Si les problèmes techniques soulevés par les travaux et les rénovations nécessaires après l'achat d'un immeuble sont souvent discutés, leurs conséquences juridique et économique le sont nettement moins. Et pourtant, contrairement à ce que l'on pourrait penser, la réalisation de travaux, en particulier énergétiques, n’induit pas, sauf à de rares exceptions, d’augmentation de valeur de l’immeuble. En outre, si les règles actuelles du droit du bail permettent de rentabiliser les travaux de rénovation, c’est souvent dans une moindre mesure que ce qui est perçu par les acteurs immobiliers. Le sujet a été débattu fin mai, lors d'une table ronde organisée par Coptis et Immobilis Consulting.
La question des travaux, et en particulier énergétiques, que les propriétaires doivent réaliser après l'achat d'un nouvel immeuble est trop souvent discutée d’un point de vue uniquement technique.
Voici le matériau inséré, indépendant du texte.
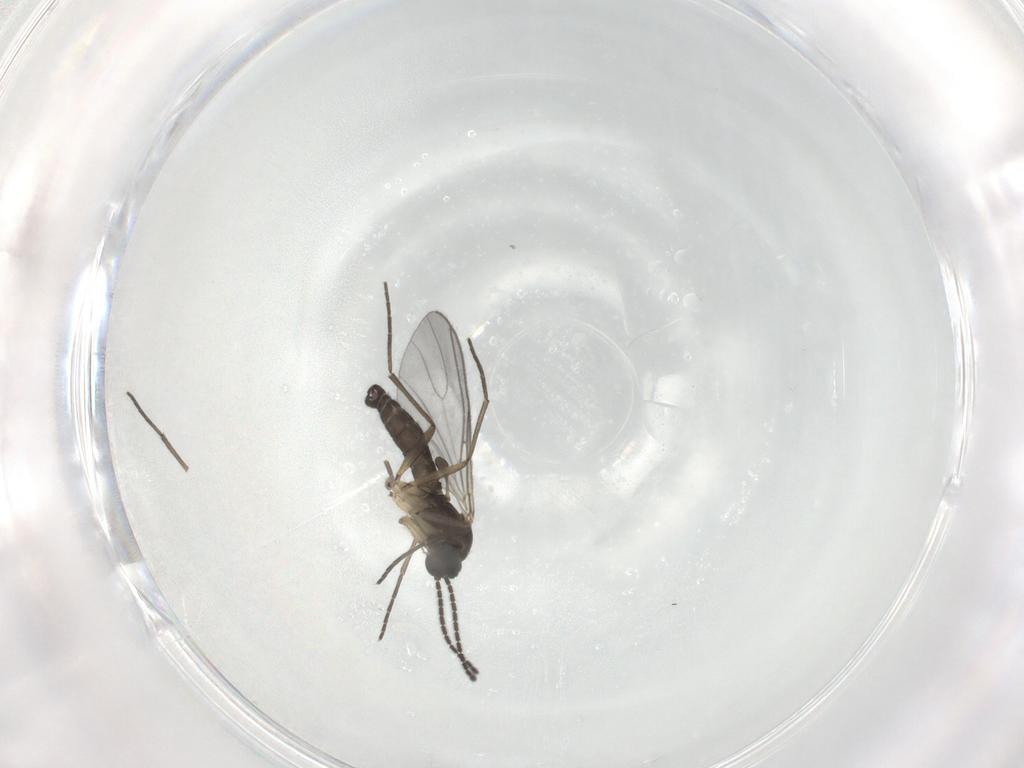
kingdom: Animalia
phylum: Arthropoda
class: Insecta
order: Diptera
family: Sciaridae
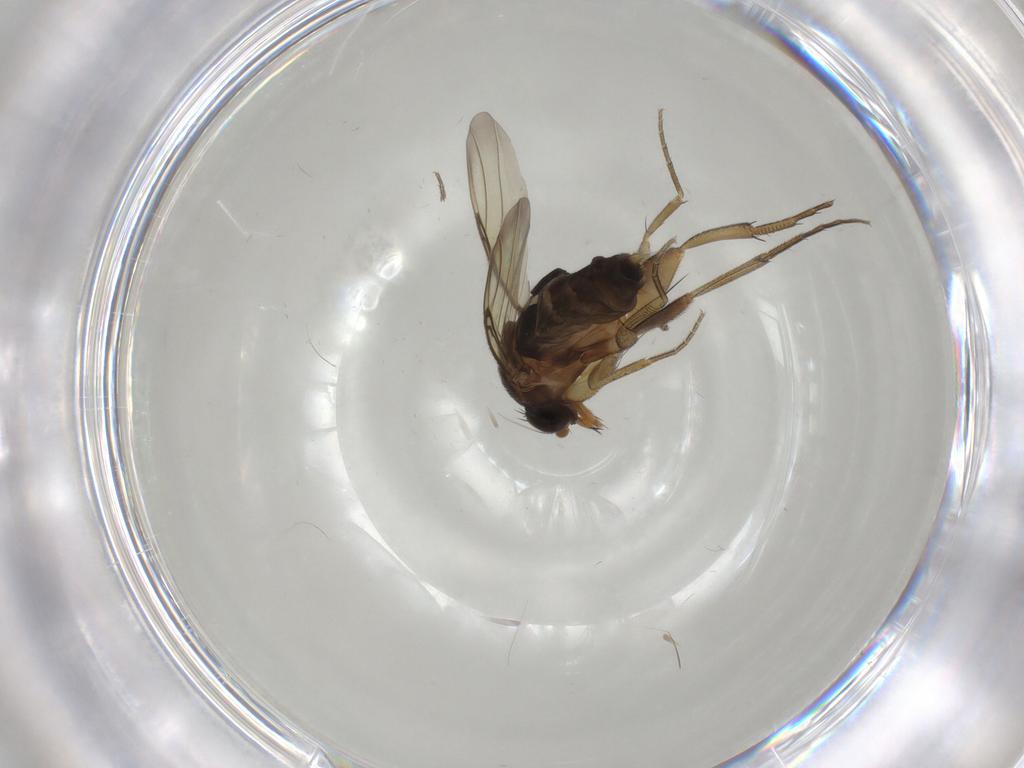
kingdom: Animalia
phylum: Arthropoda
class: Insecta
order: Diptera
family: Phoridae
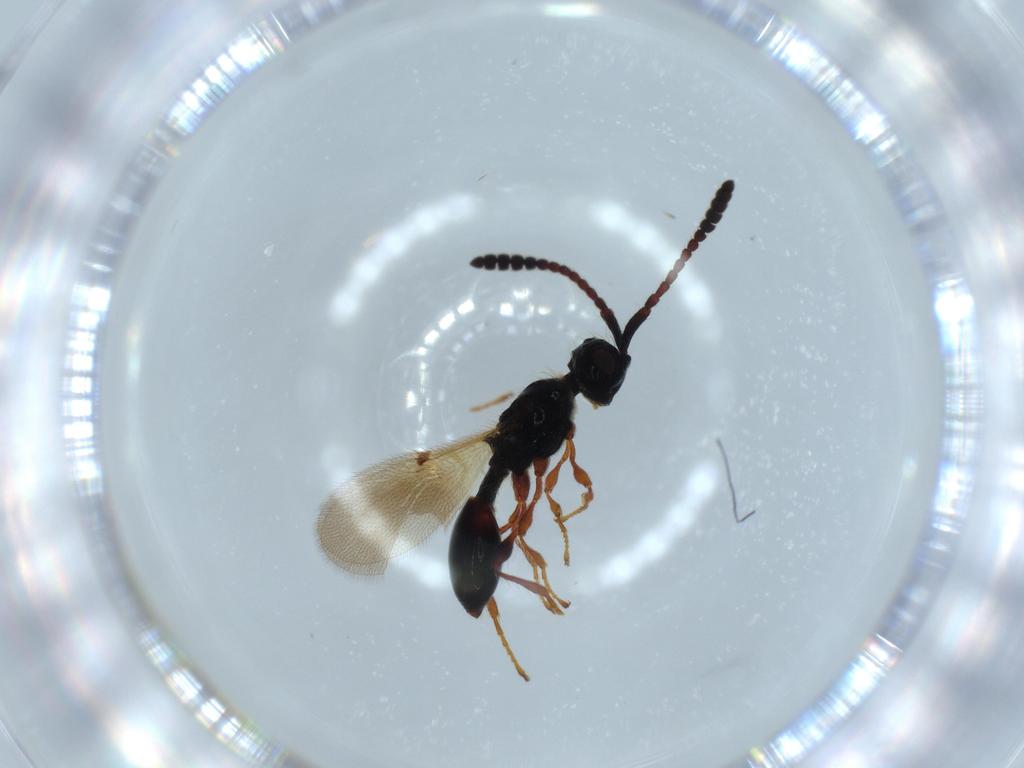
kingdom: Animalia
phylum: Arthropoda
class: Insecta
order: Hymenoptera
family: Diapriidae
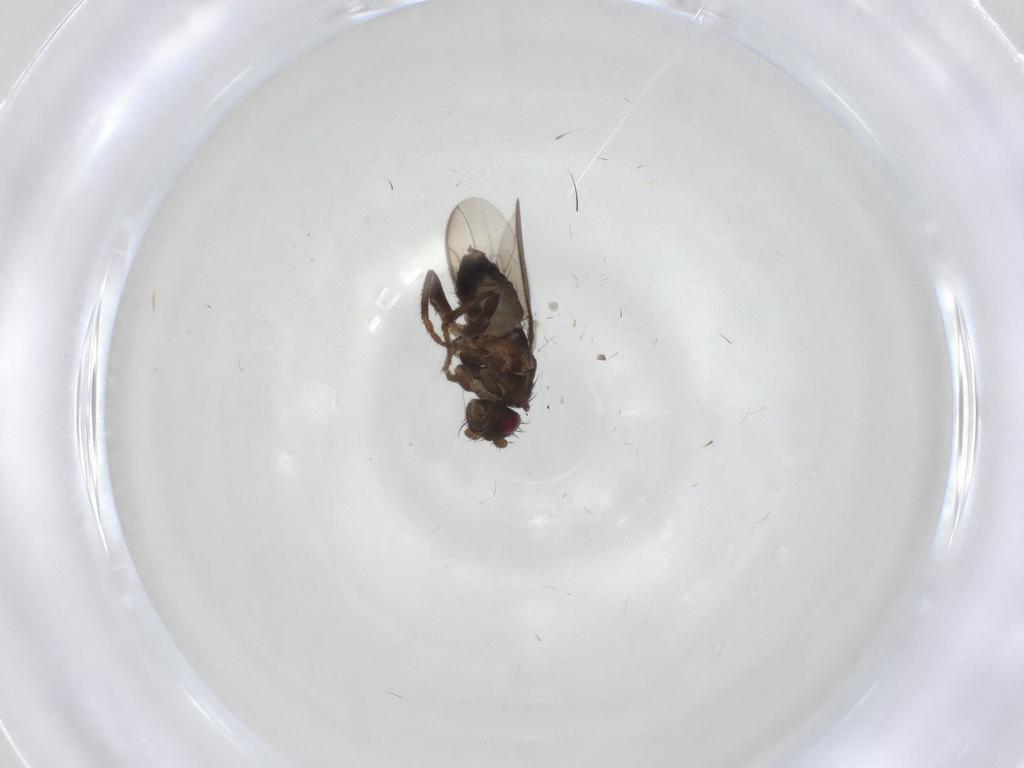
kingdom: Animalia
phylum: Arthropoda
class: Insecta
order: Diptera
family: Sphaeroceridae
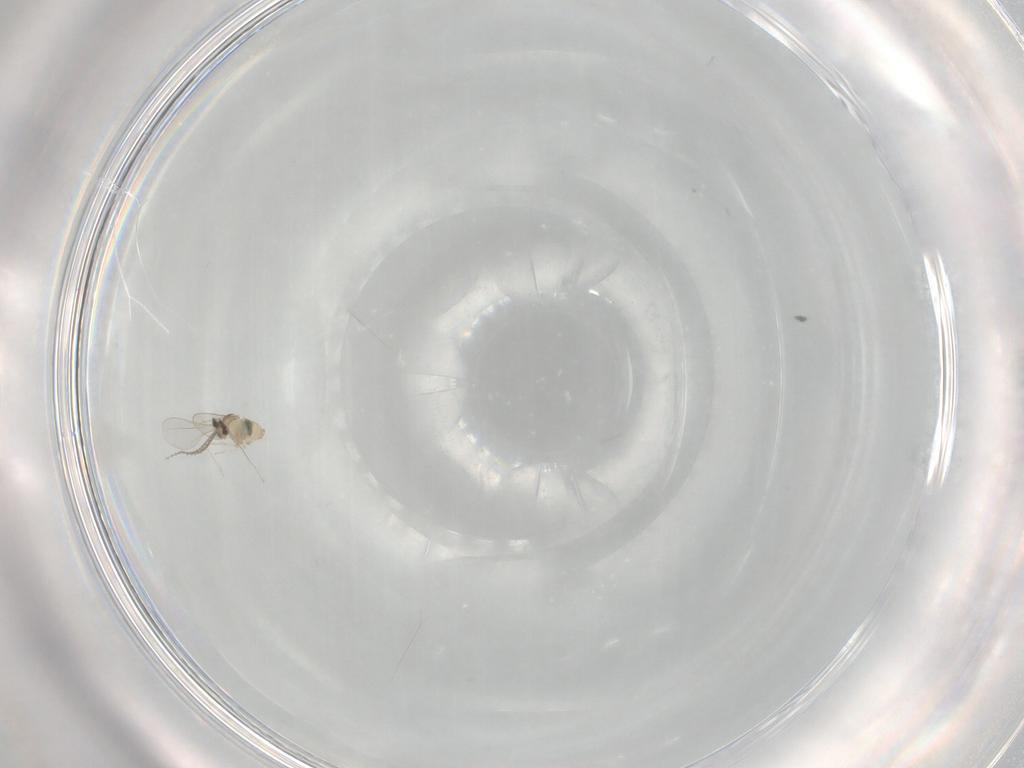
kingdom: Animalia
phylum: Arthropoda
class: Insecta
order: Diptera
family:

En effet, les conséquences juridiques et économiques de ces travaux sont peu abordées, ont regretté les experts réunis lors d'une table ronde, fin mai, à Lausanne, organisée par Coptis, l'Association suisse des professionnels en titrisation immobilière, et par Immobilis Consulting, spécialisé dans l'expertise immobilière.
Trois experts du secteur ont expliqué les conséquences d’un prix d’achat trop élevé : Eric Bron, Responsable du domaine préservation du parc locatif auprès de la Direction du logement du canton de Vaud, Sarah Perrier, Avocate, Fondatrice de l’étude LEGAcité, spécialiste en droit du bail et de la construction et Laurent Breit, d’Omnia Immobilier, Conseiller en acquisition et en accompagnement des investisseurs.

Interview avec Grégory Buchs, administrateur associé chez Immobilis Consulting, et modérateur de ladite table ronde.
Grégory Buchs, quand on acquiert un immeuble, en particulier un immeuble ancien, le prix d'achat devrait évidemment prendre en compte tous les coûts des travaux et rénovations nécessaires à la remise en état du bien, en particulier en ce qui concerne la durabilité. Vous affirmez que ce calcul, du moins pour son impact économique, n'est pas forcément fait dans toutes les règles de l'art par certains investisseurs ?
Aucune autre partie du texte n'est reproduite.